Be sure to place the faucet lever on the kitchen sink in the cold position when using small amounts of water; placing the lever in the hot position uses energy to heat the water even though it never reaches the faucet. If you need to purchase a gas oven or range, look for one with an automatic, electric ignition system. An electric ignition saves gas-because a pilot light is not burning continuously. In gas appliances, look for blue flames; yellow flames indicate the gas is burning inefficiently and an adjustment may be needed. Consult your manufacturer or your local utility. Keep range-top burners and reflectors clean; they will reflect the heat better, and you will save energy. Use a covered kettle or pan to boil water; it's faster and it uses less energy. Match the size of the pan to the heating element. If you cook with electricity, turn the stovetop burners off several minutes before the allotted cooking time. The heating element will stay hot long enough to finish the cooking without using more electricity. The same principle applies to oven cooking. Use small electric pans or toaster ovens for small meals rather than your large stove or oven. A toaster oven uses a third to half as much energy as a full-sized oven. Use pressure cookers and microwave ovens whenever it is convenient to do so. They can save energy by significantly reducing cooking time.
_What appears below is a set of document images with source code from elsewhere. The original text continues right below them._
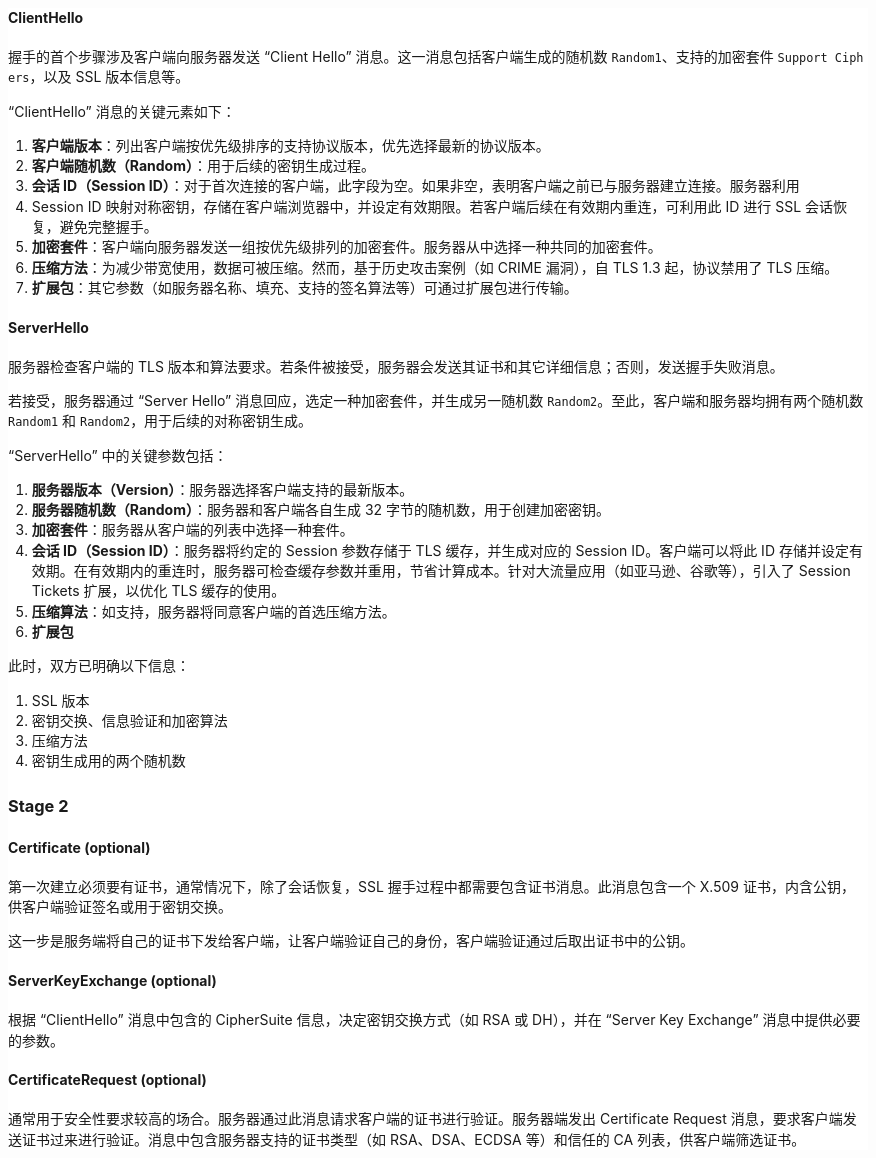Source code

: #### ClientHello

握手的首个步骤涉及客户端向服务器发送 “Client Hello” 消息。这一消息包括客户端生成的随机数 `Random1`、支持的加密套件 `Support Ciphers`，以及 SSL 版本信息等。

“ClientHello” 消息的关键元素如下：

1. **客户端版本**：列出客户端按优先级排序的支持协议版本，优先选择最新的协议版本。
2. **客户端随机数（Random）**：用于后续的密钥生成过程。
3. **会话 ID（Session ID）**：对于首次连接的客户端，此字段为空。如果非空，表明客户端之前已与服务器建立连接。服务器利用
4. Session ID 映射对称密钥，存储在客户端浏览器中，并设定有效期限。若客户端后续在有效期内重连，可利用此 ID 进行 SSL 会话恢复，避免完整握手。
5. **加密套件**：客户端向服务器发送一组按优先级排列的加密套件。服务器从中选择一种共同的加密套件。
6. **压缩方法**：为减少带宽使用，数据可被压缩。然而，基于历史攻击案例（如 CRIME 漏洞），自 TLS 1.3 起，协议禁用了 TLS 压缩。
7. **扩展包**：其它参数（如服务器名称、填充、支持的签名算法等）可通过扩展包进行传输。


#### ServerHello

服务器检查客户端的 TLS 版本和算法要求。若条件被接受，服务器会发送其证书和其它详细信息；否则，发送握手失败消息。

若接受，服务器通过 “Server Hello” 消息回应，选定一种加密套件，并生成另一随机数 `Random2`。至此，客户端和服务器均拥有两个随机数 `Random1` 和 `Random2`，用于后续的对称密钥生成。

“ServerHello” 中的关键参数包括：

1. **服务器版本（Version）**：服务器选择客户端支持的最新版本。
2. **服务器随机数（Random）**：服务器和客户端各自生成 32 字节的随机数，用于创建加密密钥。
3. **加密套件**：服务器从客户端的列表中选择一种套件。
4. **会话 ID（Session ID）**：服务器将约定的 Session 参数存储于 TLS 缓存，并生成对应的 Session ID。客户端可以将此 ID 存储并设定有效期。在有效期内的重连时，服务器可检查缓存参数并重用，节省计算成本。针对大流量应用（如亚马逊、谷歌等），引入了 Session Tickets 扩展，以优化 TLS 缓存的使用。
5. **压缩算法**：如支持，服务器将同意客户端的首选压缩方法。
6. **扩展包**

此时，双方已明确以下信息：

1. SSL 版本
2. 密钥交换、信息验证和加密算法
3. 压缩方法
4. 密钥生成用的两个随机数


### Stage 2

#### Certificate (optional)

第一次建立必须要有证书，通常情况下，除了会话恢复，SSL 握手过程中都需要包含证书消息。此消息包含一个 X.509 证书，内含公钥，供客户端验证签名或用于密钥交换。

这一步是服务端将自己的证书下发给客户端，让客户端验证自己的身份，客户端验证通过后取出证书中的公钥。

#### ServerKeyExchange (optional)

根据 “ClientHello” 消息中包含的 CipherSuite 信息，决定密钥交换方式（如 RSA 或 DH），并在 “Server Key Exchange” 消息中提供必要的参数。

#### CertificateRequest (optional)

通常用于安全性要求较高的场合。服务器通过此消息请求客户端的证书进行验证。服务器端发出 Certificate Request 消息，要求客户端发送证书过来进行验证。消息中包含服务器支持的证书类型（如 RSA、DSA、ECDSA 等）和信任的 CA 列表，供客户端筛选证书。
Wash your clothes in cold water using cold-water detergents when ever possible. Wash and dry full loads. If you are washing a small load, use the appropriate water-level setting. Dry towels and heavier cottons in a separate load from lighter-weight clothes. Don't over-dry your clothes. If your machine has a moisture sensor, use it. Clean the lint filter in the dryer after every load to improve air circulation. Use the cool-down cycle to allow the clothes to finish drying with the residual heat in the dryer. Periodically inspect your dryer vent to ensure it is not blocked. This will save energy and may prevent a fire. Manufacturers recommend using rigid venting material, not plastic vents that may collapse and cause blockages. Look for the ENERGY STAR® and EnergyGuide labels.